INDIANAPOLIS, Ind. (ADAMS) – All Indiana communities will get something from the state’s opioid settlement money.
The Indiana Attorney General’s Office said on Wednesday that even communities that are pressing ahead with their own opioid lawsuits will receive a piece of the state’s $507 million dollars from the nation’s opioid companies.
Thirty percent of that money will be ‘no strings attached’ cash, which can be spent on anything. The other 70 percent must be spent on ‘opioid abatement,’ which includes everything from treatment to drug task forces.
Half of the settlement money will go to the states, the other half will go to local governments.
AG Rokita’s office released the following on Wednesday:
Attorney General Todd Rokita has brought together every Indiana city, town, and county to participate in a historic $507 million settlement that will bring massive relief to Hoosiers struggling with the devastating effects of the opioid epidemic.
“Today marks a milestone victory in our battle against drug addiction,” Attorney General Rokita said. “This scourge has inflicted such unspeakable pain on so many Hoosiers. We are fighting daily for our families, friends and neighbors. By all of us working together, we can ensure a brighter day is coming.”
Achieving the participation of all 648 political subdivisions in Indiana — i.e., cities, towns and counties — required overcoming several obstacles. The most significant impediment came from outside attorneys who initially convinced several individual communities to pursue their own litigation rather than opt into the statewide settlement.
And later, once those same private attorneys conceded the best course was to join the statewide settlement, some of them insisted on building into the disbursement plan greater windfalls for themselves.
“Some lawyers seemed enticed by the prospect of big paydays,” Attorney General Rokita said. “We worked with our partners in local government to make sure the opportunity to serve the public good won out over private pecuniary interests.”
The settlement funds will support local law enforcement efforts, drug task forces, regional treatment hubs, and early intervention and crisis support, among other important programs.
Indiana technically is party to two settlements — one with Johnson & Johnson, which manufactured and marketed opioids, and one with the nation’s three major pharmaceutical distributors (Cardinal Health, McKesson and AmerisourceBergen).

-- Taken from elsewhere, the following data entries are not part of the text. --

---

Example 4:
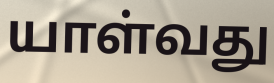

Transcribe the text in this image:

யாள்வது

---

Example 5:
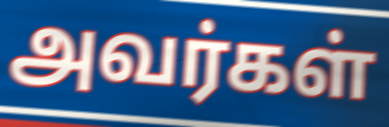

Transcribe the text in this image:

அவர்கள்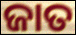
ଜାତ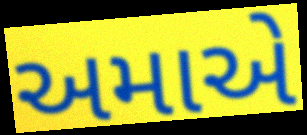
અમાએ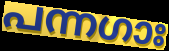
പന്നഗാഃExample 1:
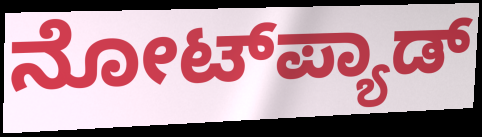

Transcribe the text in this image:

ನೋಟ್‌ಪ್ಯಾಡ್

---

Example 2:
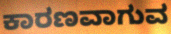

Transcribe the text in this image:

ಕಾರಣವಾಗುವ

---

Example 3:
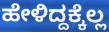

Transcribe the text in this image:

ಹೇಳಿದ್ದಕ್ಕೆಲ್ಲ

The overall arrangement is part of a $26 billion agreement settling allegations of 46 states and many units of local government against the four companies.
“No amount of money will ever compensate families for the loss of loved ones,” Attorney General Rokita said. “But a settlement of this magnitude helps prevent similar types of corporate irresponsibility from ever happening again.”

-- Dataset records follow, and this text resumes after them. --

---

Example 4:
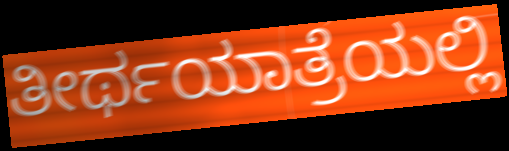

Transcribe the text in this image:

ತೀರ್ಥಯಾತ್ರೆಯಲ್ಲಿ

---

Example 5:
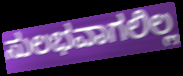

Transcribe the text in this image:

ಸುಲಭವಾಗಲಿಲ್ಲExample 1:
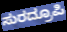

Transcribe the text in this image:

ಸುರದ್ರೂಪಿ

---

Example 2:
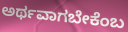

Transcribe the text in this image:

ಅರ್ಥವಾಗಬೇಕೆಂಬ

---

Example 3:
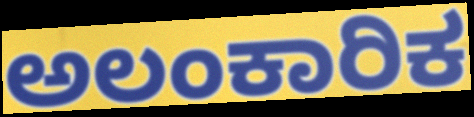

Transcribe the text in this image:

ಅಲಂಕಾರಿಕ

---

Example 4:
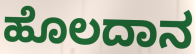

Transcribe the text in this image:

ಹೊಲದಾನ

Attorney General Rokita and his team worked directly with elected members of the Indiana General Assembly and local government leaders to create a statutory structure that will efficiently distribute funding directly to local communities.
This past session, House Enrolled Act 1193 vastly improved upon a previous existing framework that featured too much state-level bureaucracy. Previously, the Indiana Family and Social Services Administration (FSSA) would have acted as a “middleman” distributing funds to local governments.
“Together, we have created an excellent disbursement plan for our opioid settlement,” Attorney General Rokita said. “From the very beginning, my own mission was to ensure that our local communities received the maximum funding possible — and that the individual communities also could decide exactly how to use the funds they received.”
The settlement framework continues to be a 50-50 split between the state and local governments.
Thirty percent of the settlement funds with “no strings attached” is split evenly between local communities and the state. That 30 percent can be used however local communities and the state choose to use them.
The other 70 percent is designated for opioid abatement efforts in local communities. State leaders decide exactly how to allocate half that amount — or 35 percent of the total. And this year’s legislation now ensures that local governments decide exactly how to allocate the other half of that total.
‘Local government is closest to the people and most aware of community needs,” Attorney General Rokita said. “So that’s where the best decisions can be made regarding exactly how to spend these funds. Just as I did as Secretary of State and in Congress, I will continue to trust the wisdom of local leaders.”